John Szwed’s Cosmic Scholar: The Life and Times of Harry Smith, Ben Ratliff’s Coltrane and Will Hermes’s Lou Reed: The King of New York come to mind. Szwed does a good job of telling a story about public figures who are at some level basically unknowable. Hermes has a way of detouring in his prose to capture these fascinating details and side stories in tight paragraphs without losing his trajectory and track.

You began writing about music when blogs were thriving and Pitchfork ruled the roost. How have things changed since you started?

Let’s just say I haven’t had steady work in years and am broke as hell.

Alice Coltrane's albums included collaborations with jazz greats including Pharaoh Sanders, Jack DeJohnette and Charlie Haden.
Alice Coltrane’s albums included collaborations with jazz greats including Pharaoh Sanders, Jack DeJohnette and Charlie Haden.
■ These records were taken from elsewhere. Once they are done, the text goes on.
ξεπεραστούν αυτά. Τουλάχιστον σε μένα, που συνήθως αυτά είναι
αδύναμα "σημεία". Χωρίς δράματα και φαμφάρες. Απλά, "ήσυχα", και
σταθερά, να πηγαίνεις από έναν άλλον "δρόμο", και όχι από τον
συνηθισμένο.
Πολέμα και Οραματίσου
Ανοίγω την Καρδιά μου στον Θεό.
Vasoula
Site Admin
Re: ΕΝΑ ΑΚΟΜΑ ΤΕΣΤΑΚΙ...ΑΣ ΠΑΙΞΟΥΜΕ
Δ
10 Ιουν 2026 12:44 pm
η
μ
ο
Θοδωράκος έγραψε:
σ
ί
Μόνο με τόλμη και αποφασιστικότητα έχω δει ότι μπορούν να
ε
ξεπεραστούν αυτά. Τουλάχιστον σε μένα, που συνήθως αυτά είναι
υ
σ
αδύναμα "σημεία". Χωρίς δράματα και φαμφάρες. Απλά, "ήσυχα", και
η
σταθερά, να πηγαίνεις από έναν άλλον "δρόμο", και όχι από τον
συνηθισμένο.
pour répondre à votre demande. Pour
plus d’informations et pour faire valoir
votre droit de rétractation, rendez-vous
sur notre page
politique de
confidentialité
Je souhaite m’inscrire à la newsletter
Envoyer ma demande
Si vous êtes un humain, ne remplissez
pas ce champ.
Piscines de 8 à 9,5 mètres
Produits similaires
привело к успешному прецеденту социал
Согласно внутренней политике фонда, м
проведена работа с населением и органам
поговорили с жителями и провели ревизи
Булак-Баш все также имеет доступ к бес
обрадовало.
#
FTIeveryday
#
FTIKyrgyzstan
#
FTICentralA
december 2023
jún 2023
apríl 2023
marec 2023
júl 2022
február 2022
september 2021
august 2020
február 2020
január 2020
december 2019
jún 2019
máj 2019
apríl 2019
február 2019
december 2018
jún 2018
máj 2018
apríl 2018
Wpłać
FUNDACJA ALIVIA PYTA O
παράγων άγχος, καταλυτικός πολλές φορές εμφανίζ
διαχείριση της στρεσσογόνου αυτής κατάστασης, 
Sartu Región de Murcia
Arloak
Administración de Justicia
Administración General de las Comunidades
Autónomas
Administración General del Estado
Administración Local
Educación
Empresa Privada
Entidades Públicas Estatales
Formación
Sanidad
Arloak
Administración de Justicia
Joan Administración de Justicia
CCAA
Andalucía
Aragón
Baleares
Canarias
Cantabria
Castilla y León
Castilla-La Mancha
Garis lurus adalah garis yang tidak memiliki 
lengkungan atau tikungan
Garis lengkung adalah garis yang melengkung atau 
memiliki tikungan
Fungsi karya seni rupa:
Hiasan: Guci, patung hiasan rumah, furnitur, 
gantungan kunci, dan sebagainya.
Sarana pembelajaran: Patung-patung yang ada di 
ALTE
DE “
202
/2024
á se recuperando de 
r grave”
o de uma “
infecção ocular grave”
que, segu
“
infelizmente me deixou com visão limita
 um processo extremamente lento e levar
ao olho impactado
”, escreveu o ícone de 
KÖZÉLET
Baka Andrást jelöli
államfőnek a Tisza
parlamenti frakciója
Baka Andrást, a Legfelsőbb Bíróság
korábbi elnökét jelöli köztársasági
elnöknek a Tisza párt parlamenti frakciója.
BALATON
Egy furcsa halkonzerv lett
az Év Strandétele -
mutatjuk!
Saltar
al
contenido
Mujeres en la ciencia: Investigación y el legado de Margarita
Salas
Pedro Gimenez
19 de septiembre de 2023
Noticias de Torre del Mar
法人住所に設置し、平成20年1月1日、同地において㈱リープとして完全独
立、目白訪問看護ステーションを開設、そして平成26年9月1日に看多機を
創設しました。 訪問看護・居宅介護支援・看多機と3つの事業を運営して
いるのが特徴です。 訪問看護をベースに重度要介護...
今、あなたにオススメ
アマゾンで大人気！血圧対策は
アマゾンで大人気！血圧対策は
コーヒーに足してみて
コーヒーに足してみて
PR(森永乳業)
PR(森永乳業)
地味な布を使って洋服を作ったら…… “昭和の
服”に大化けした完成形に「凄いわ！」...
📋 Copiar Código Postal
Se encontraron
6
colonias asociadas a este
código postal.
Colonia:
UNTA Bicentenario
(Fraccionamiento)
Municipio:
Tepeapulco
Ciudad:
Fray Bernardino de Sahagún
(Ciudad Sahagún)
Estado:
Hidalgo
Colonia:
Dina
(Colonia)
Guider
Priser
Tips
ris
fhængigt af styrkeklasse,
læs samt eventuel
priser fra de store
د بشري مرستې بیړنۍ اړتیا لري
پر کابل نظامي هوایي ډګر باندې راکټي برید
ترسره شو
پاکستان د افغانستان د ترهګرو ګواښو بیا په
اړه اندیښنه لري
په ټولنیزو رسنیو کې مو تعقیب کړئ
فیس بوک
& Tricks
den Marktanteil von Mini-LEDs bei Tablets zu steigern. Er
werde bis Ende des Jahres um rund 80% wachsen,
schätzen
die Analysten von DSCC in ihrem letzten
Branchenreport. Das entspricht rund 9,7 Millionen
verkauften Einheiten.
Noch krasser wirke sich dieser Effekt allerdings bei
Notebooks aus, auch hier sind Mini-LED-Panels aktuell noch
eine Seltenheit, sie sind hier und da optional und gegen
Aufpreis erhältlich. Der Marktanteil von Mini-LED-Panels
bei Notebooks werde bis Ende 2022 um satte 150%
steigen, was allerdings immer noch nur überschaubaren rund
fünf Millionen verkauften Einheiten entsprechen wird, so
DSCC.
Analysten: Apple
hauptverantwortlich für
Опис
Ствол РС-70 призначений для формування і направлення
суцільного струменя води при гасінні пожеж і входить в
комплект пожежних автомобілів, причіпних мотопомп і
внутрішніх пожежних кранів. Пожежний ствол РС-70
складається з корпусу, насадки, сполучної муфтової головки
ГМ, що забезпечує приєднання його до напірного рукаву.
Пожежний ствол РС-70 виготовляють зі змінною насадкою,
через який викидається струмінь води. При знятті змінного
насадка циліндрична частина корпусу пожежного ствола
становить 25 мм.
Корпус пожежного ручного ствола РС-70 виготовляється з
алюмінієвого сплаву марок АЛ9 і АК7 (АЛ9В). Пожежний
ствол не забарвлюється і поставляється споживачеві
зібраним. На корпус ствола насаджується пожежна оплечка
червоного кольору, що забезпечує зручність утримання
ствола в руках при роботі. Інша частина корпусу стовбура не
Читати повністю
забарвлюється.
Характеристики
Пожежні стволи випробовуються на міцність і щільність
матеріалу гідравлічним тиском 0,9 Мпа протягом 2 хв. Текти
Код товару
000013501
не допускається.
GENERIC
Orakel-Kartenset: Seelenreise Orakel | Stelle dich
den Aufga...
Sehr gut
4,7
Credit: Courtesy Image / Impulse Records

Tell me about your San Antonio roots. Who were your favorite groups you knew or saw? What venues were your favorite? Any other fond memories of SA?

My roots are in SA. As a teen, I often snuck into Tacoland multiple nights a week to see all sorts of punk and hardcore bands. I even put on a bunch of punk rock shows in my living room. My favorite bands of that era were El Santo and Glorium and Worm. As a punk rocker, I was into this Dischord band Nation of Ulysses, who used this “signo de exclamación” in their graphics. One day at Apple Records on San Pedro, I saw a copy of John Coltrane’s Om and realized [Nation of Ulysses] was referencing [Impulse Records’] famous “I!” logo. So I bought it and had my mind melted by its intensity and chaos. Inspired by this open-ended approach to noisemaking, some friends and I started our own improv noise band for a few years, Tonalamotl.

But while working at a health food store in SA, an older coworker who made new age music on the side suggested I check out Alice Coltrane’s Journey in Satchidananda, calling it the most beautiful music in the world. It had come out on CD … around 1997. I still wonder what led me to check it out, in that at the time I wasn’t really interested in “beauty” per se. My memory of it is that it drifted past without me really grasping it. But it must have planted a mustard seed though, because I still own the CD. And it was probably another five years before I realized she made more than one album.

What are the strengths and drawbacks of making art in a highly conservative atmosphere like Texas?

I think the conservative oppression of such a place tends to lead you to make work that is reactive, or overly concerned with pushing people away. I only did music briefly while there but I still think about the idea of that band [Tonalamotl], of having no hierarchy or predetermined course of action. It was messy and unlistenable and unfocused, perhaps better as a concept than a listening project.

Do you ever come back to town?

I don’t get back to San Antonio as often as I’d like. But when I do, I definitely try to catch up on eating Tex-Mex. I have had the luxury of being a Spurs fan for the past 30 years or so.